A genre-defining release in the Goth pantheon, The Cult’s Love was a bold move for the band, still trying to shake the post-punk Southern/Death Cult shackles and move into the mainstream. This was 1985 though, when their contemporaries were making featherweight pop without substance or shame. Recorded after the success of the chart-busting “She Sells Sanctuary”, Love would ironically be helmed by Steve Brown, the man who produced Wham!’s million-seller Make It Big. Think about that for a minute.
Love is The Cult at their most psychedelic and pop indentured — they would never make another record like this again. The chiming sitar-come-electric guitar riff that heralds the beginning of “She Sells Sanctuary” changed the trajectory of the band forever and exposed the largely unrecognised talents of one William ‘Billy’ Duffy. At the heart of Love are the melodies that flow from each of Duffy’s fingers. It’s in his hands that Love lives. Ian Astbury was the classic frontman — charismatic and beautiful, with a vocal style that was equal parts Jim Morrison swagger and Robert Plant cool, and he could take any phrase and create a song out of it by singing a few lines of evocative mumbo-jumbo and then repeat that phrase ad nauseum for the chorus. Vacuous songs were part and parcel of the 80’s. If you weren’t The Smiths, then nobody was going to bother reading your lyric sheet.

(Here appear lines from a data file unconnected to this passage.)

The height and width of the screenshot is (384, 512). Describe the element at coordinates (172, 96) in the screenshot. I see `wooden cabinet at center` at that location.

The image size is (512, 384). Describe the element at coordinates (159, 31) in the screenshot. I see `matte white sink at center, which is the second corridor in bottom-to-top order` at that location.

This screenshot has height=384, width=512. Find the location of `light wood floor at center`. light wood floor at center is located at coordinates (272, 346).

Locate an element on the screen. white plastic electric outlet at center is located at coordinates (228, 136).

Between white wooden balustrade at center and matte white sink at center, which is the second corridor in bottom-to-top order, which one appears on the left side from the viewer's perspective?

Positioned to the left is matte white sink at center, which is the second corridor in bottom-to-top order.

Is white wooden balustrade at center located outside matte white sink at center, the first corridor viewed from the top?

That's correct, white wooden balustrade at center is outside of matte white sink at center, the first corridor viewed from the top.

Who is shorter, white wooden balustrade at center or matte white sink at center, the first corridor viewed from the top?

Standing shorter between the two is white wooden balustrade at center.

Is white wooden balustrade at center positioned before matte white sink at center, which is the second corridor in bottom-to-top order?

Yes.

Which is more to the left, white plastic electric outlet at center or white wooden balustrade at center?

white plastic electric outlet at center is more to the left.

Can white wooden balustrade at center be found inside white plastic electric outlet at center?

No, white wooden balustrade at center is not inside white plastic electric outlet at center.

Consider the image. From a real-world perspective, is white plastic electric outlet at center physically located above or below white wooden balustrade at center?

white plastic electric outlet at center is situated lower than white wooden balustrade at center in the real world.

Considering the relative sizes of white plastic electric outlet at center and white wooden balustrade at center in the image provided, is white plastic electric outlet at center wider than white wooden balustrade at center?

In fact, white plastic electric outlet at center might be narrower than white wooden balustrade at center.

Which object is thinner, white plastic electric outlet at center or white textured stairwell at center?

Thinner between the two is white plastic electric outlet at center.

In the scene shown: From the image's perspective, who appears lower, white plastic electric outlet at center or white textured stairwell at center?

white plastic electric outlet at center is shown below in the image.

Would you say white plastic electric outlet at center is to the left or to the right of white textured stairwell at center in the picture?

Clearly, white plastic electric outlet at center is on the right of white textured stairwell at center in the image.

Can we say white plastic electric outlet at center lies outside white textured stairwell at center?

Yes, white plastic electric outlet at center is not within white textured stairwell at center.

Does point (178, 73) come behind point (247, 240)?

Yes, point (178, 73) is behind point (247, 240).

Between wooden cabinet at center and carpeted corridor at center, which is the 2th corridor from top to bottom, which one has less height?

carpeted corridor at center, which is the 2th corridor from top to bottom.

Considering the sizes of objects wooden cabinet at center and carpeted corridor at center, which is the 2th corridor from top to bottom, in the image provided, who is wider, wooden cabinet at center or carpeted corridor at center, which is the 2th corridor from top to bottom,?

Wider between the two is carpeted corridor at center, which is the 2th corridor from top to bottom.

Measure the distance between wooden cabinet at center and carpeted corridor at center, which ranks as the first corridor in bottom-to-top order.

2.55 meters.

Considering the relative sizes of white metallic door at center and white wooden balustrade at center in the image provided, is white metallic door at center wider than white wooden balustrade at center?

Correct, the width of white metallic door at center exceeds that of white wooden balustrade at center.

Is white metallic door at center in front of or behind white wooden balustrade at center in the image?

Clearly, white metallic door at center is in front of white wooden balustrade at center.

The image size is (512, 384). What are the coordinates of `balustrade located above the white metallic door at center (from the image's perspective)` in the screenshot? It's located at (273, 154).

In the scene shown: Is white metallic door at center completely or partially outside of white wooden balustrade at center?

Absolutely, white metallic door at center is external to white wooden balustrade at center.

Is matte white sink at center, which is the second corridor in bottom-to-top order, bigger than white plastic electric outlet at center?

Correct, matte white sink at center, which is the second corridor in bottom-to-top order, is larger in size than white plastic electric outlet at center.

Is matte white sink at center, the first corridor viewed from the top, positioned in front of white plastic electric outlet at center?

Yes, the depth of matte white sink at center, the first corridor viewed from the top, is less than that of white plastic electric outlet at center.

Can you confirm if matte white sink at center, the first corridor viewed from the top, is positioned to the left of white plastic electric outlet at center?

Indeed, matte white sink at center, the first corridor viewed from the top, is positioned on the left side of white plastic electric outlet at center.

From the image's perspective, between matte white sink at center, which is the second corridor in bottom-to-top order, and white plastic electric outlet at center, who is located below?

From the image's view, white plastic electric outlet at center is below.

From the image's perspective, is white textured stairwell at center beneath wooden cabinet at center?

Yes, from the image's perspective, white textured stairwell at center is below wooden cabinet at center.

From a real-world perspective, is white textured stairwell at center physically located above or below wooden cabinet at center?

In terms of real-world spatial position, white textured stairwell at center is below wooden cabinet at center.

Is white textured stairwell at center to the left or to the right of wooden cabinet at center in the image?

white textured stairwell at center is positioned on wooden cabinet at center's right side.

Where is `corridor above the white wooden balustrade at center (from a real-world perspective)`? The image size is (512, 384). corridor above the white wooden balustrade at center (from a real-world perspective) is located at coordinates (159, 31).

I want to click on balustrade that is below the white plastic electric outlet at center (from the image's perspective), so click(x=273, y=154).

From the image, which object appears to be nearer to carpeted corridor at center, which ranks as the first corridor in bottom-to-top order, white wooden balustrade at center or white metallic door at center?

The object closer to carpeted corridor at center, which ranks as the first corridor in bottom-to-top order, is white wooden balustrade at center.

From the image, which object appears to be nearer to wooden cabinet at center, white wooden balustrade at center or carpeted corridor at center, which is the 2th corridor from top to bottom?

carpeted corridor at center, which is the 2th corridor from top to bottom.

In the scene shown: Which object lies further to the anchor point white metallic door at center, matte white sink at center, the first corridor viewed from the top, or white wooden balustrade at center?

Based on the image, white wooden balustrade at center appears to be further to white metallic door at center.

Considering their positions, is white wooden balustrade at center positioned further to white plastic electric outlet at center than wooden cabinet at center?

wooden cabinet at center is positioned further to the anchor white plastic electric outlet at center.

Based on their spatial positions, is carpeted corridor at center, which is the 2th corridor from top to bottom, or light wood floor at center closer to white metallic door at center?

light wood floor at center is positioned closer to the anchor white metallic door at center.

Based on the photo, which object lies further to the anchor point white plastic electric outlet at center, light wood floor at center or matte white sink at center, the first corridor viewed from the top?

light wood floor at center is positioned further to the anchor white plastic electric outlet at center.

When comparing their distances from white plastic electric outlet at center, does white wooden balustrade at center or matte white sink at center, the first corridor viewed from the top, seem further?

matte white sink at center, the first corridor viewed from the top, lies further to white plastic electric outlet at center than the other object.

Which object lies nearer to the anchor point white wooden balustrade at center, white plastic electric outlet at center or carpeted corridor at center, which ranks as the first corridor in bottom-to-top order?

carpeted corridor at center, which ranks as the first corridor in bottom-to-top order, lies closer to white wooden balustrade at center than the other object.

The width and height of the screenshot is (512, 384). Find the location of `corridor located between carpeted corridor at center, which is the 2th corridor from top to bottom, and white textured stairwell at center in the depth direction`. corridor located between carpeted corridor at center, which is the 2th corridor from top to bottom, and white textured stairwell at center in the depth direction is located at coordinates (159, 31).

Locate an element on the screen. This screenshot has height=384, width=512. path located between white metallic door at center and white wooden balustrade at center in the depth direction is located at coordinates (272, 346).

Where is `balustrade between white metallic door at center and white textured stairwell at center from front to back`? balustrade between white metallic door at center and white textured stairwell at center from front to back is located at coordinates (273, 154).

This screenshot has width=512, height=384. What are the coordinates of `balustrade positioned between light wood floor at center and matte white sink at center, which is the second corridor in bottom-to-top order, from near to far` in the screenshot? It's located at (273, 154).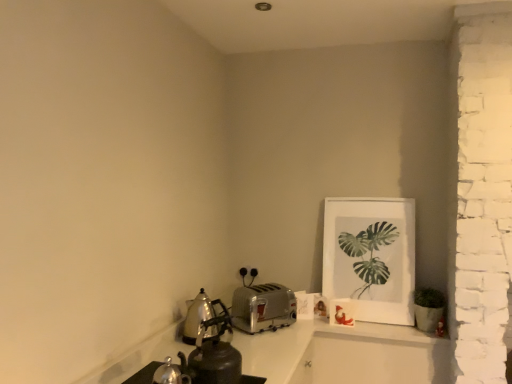
Question: Can you confirm if polished stainless steel kettle at left, which is the first kitchen appliance in left-to-right order, is positioned to the right of shiny metallic kettle at lower left?

Choices:
 (A) no
 (B) yes

Answer: (A)

Question: Could shiny metallic kettle at lower left be considered to be inside polished stainless steel kettle at left, the second kitchen appliance positioned from the right?

Choices:
 (A) no
 (B) yes

Answer: (A)

Question: Can you confirm if polished stainless steel kettle at left, the second kitchen appliance positioned from the right, is taller than shiny metallic kettle at lower left?

Choices:
 (A) yes
 (B) no

Answer: (B)

Question: From the image's perspective, would you say polished stainless steel kettle at left, which is the first kitchen appliance in left-to-right order, is positioned over shiny metallic kettle at lower left?

Choices:
 (A) no
 (B) yes

Answer: (B)

Question: From a real-world perspective, is polished stainless steel kettle at left, which is the first kitchen appliance in left-to-right order, on shiny metallic kettle at lower left?

Choices:
 (A) yes
 (B) no

Answer: (A)

Question: Is polished stainless steel kettle at left, which is the first kitchen appliance in left-to-right order, far away from shiny metallic kettle at lower left?

Choices:
 (A) yes
 (B) no

Answer: (B)

Question: Is the depth of polished stainless steel kettle at left, the second kitchen appliance positioned from the right, less than that of white matte picture frame at upper right?

Choices:
 (A) yes
 (B) no

Answer: (A)

Question: Does polished stainless steel kettle at left, which is the first kitchen appliance in left-to-right order, have a lesser height compared to white matte picture frame at upper right?

Choices:
 (A) no
 (B) yes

Steeped in Led Zeppelin-like mysticism, Love beckoned you in with the dreamlike “Nirvana” and the slap-bang glitterband-chug of “Big Neon Glitter”. The psychedelic title track avoided any hand holding, but captured a band moving as one, the ‘love’ perhaps at the point they’re now at, as Astbury would sing ” spent a long time in this hole/spent a long time in this town”. Mired in the occasionally foot-dragging tracks like “Brother Wolf, Sister Moon” which continued Astbury’s fascination of the American Indian and the bleak march into the sea that is “Black Angel” which closes the record, there lies Love’s saving grace in its trilogy of singles – “Sanctuary”, “Rain” and “Revolution”, the latter burdened with another of Astbury’s empty phrases (“there’s a revolution, yeah!”) but the lush layers of Duffy’s guitar and multi-tracked backing vocals come together to create this elaborate tapestry that makes Love one of the unmistakeably brilliant albums of that period.
The tragedy of Love is that by the time The Cult were on the road touring it, the next phase of their evolution was already beginning, a change in sound that you can hear in the fiery guitar and frenetic wah-wah soloing on “Phoenix” that when stripped of its tarted up sound edged ever closer to the torn denim and rock n’ riffs of Electric. Had the band gone in their original direction, it would’ve resulted in the aborted Peace, essentially Electric in a dress. Having heard both efforts, I’m not entirely sure which I prefer, but the album that The Cult will be forever identified with has been rightfully given the thorough re-release it deserves.
The Omnibus Edition offers the remastered Love album (which makes it twice remastered on my count now), a disc of b-sides and extended versions from the three singles, a third disc of previously unreleased demos (thankfully not already compiled on the Rare Cult boxset) and a fourth disc of a BBC recording of The Cult at the Hammersmith Odeon in 1985. The packaging for the Beggars Omnibus series is without fault. Each CD comes in a replica vinyl sleeve and the accompanying booklet traces the evolution of the album with track by track commentary, lyrics, interviews and archival photos. The no-frills 2 CD Extended Edition caters for the less discerning fan, with just the remastered album and the b-sides disc, but really, when it comes to making a choice, ask yourself this — do you want a little Love or a lotta Love?